Many linked-list operations need the predecessor of the target. Two ways:

1. Two-pointer walk.

Node *prev = NULL;
Node *c = head;
while (c != NULL && c->data != target) {
  prev = c;
  c = c->next;
}
// prev points to the predecessor (or is NULL if c is head)

2. Look one ahead.

Node *c = head;
while (c->next != NULL && c->next->data != target) {
  c = c->next;
}
// c->next is the target

Both work. The "look ahead" version (used in our delete_node) is slightly cleaner for splice operations.

Sentinel nodes

A "dummy head" node that always exists simplifies edge cases:

typedef struct {
  Node sentinel;   // dummy; sentinel.next is the real head
} List;

Now:

• The list is never NULL — sentinel always exists.
• Inserting at head and at index N have the same code (no special case for index 0).
• Deleting head and any other has the same code.

Trade-off: extra node, slightly different API. Common in production linked-list libraries.

Detecting cycles

If your code accidentally creates a cycle (e.g., last->next = head), traversal loops forever. Detect with Floyd's algorithm:

int has_cycle(Node *head) {
  Node *slow = head;
  Node *fast = head;
  while (fast != NULL && fast->next != NULL) {
    slow = slow->next;
    fast = fast->next->next;
    if (slow == fast) return 1;
  }
  return 0;
}

Two pointers, one moving at 2× speed. If they meet, there's a cycle. Otherwise, fast hits NULL first.

Common mistakes

Losing the head reference. Functions that modify head must return the new head (or take Node **).

Not freeing the deleted node. Splicing alone doesn't free — you have to free the node too.

Iterating off-by-one for index operations. "Walk to index N" vs "walk to predecessor of index N" differ by one step.

Forgetting to handle empty list. head == NULL is a valid state; insert/delete must handle it.

Tail pointer staleness. When deleting, if you remove the tail, your stored tail pointer is stale. Update it.

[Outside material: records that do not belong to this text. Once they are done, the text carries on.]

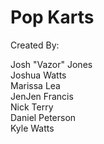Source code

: # Pop Karts



Created By:

Josh "Vazor" Jones  
Joshua Watts  
Marissa Lea  
JenJen Francis  
Nick Terry  
Daniel Peterson  
Kyle Watts  
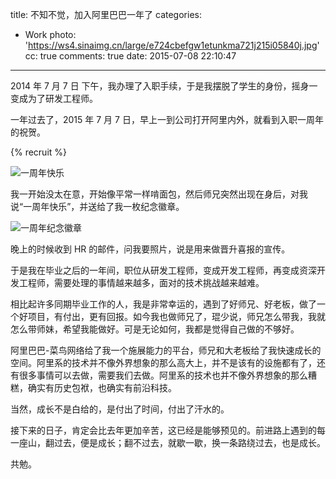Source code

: title: 不知不觉，加入阿里巴巴一年了
categories:
  - Work
photo: 'https://ws4.sinaimg.cn/large/e724cbefgw1etunkma721j215i05840j.jpg'
cc: true
comments: true
date: 2015-07-08 22:10:47
---


<!-- > 广告：阿里巴巴 2015 年秋季校招内推开始了，欢迎 2016 年毕业的同学~感兴趣的同学可以发简历到 [jiabang.pjb@alibaba-inc.com](mailto:jiabang.pjb@alibaba-inc.com) -->

2014 年 7 月 7 日 下午，我办理了入职手续，于是我摆脱了学生的身份，摇身一变成为了研发工程师。

一年过去了，2015 年 7 月 7 日，早上一到公司打开阿里内外，就看到入职一周年的祝贺。

<!-- more --><!-- indicate-the-source -->

{% recruit %}

![一周年快乐](https://ws1.sinaimg.cn/large/e724cbefgw1etuneoh8hjj21kw0uqjw6.jpg)

我一开始没太在意，开始像平常一样啃面包，然后师兄突然出现在身后，对我说“一周年快乐”，并送给了我一枚纪念徽章。

![一周年纪念徽章](https://ws1.sinaimg.cn/bmiddle/e724cbefgw1etuo7xew2qj21kw1kwx1k.jpg)

<!-- 当年师兄在阿里三周年的时候，大老板给了他一个“真棒玉坠”，然后我们小团队一起合影留念。 -->

晚上的时候收到 HR 的邮件，问我要照片，说是用来做晋升喜报的宣传。

于是我在毕业之后的一年间，职位从研发工程师，变成开发工程师，再变成资深开发工程师，需要处理的事情越来越多，面对的技术挑战越来越难。

相比起许多同期毕业工作的人，我是非常幸运的，遇到了好师兄、好老板，做了一个好项目，有付出，更有回报。如今我也做师兄了，琨少说，师兄怎么带我，我就怎么带师妹，希望我能做好。可是无论如何，我都是觉得自己做的不够好。

阿里巴巴-菜鸟网络给了我一个施展能力的平台，师兄和大老板给了我快速成长的空间。阿里系的技术并不像外界想象的那么高大上，并不是该有的设施都有了，还有很多事情可以去做，需要我们去做。阿里系的技术也并不像外界想象的那么糟糕，确实有历史包袱，也确实有前沿科技。

当然，成长不是白给的，是付出了时间，付出了汗水的。

接下来的日子，肯定会比去年更加辛苦，这已经是能够预见的。前进路上遇到的每一座山，翻过去，便是成长；翻不过去，就歇一歇，换一条路绕过去，也是成长。

共勉。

Walking past NULL. c->next->data when c->next is NULL crashes. Always test c->next != NULL before dereferencing.

What's next

Episode 44: traverse, count, search. More walking patterns — count nodes, find by value, get by index.

Recap

insert_head is O(1) — make node, point at head, return. insert_tail is O(n) — walk to NULL, link. With a tail pointer, both are O(1). delete_node finds the predecessor and splices the target out, then frees. For "delete all," loop. Sentinel nodes simplify edge cases. Detect cycles with Floyd's two-pointer algorithm. Always free what you splice out; always return the new head if it changed.

Next episode: traverse, count, search.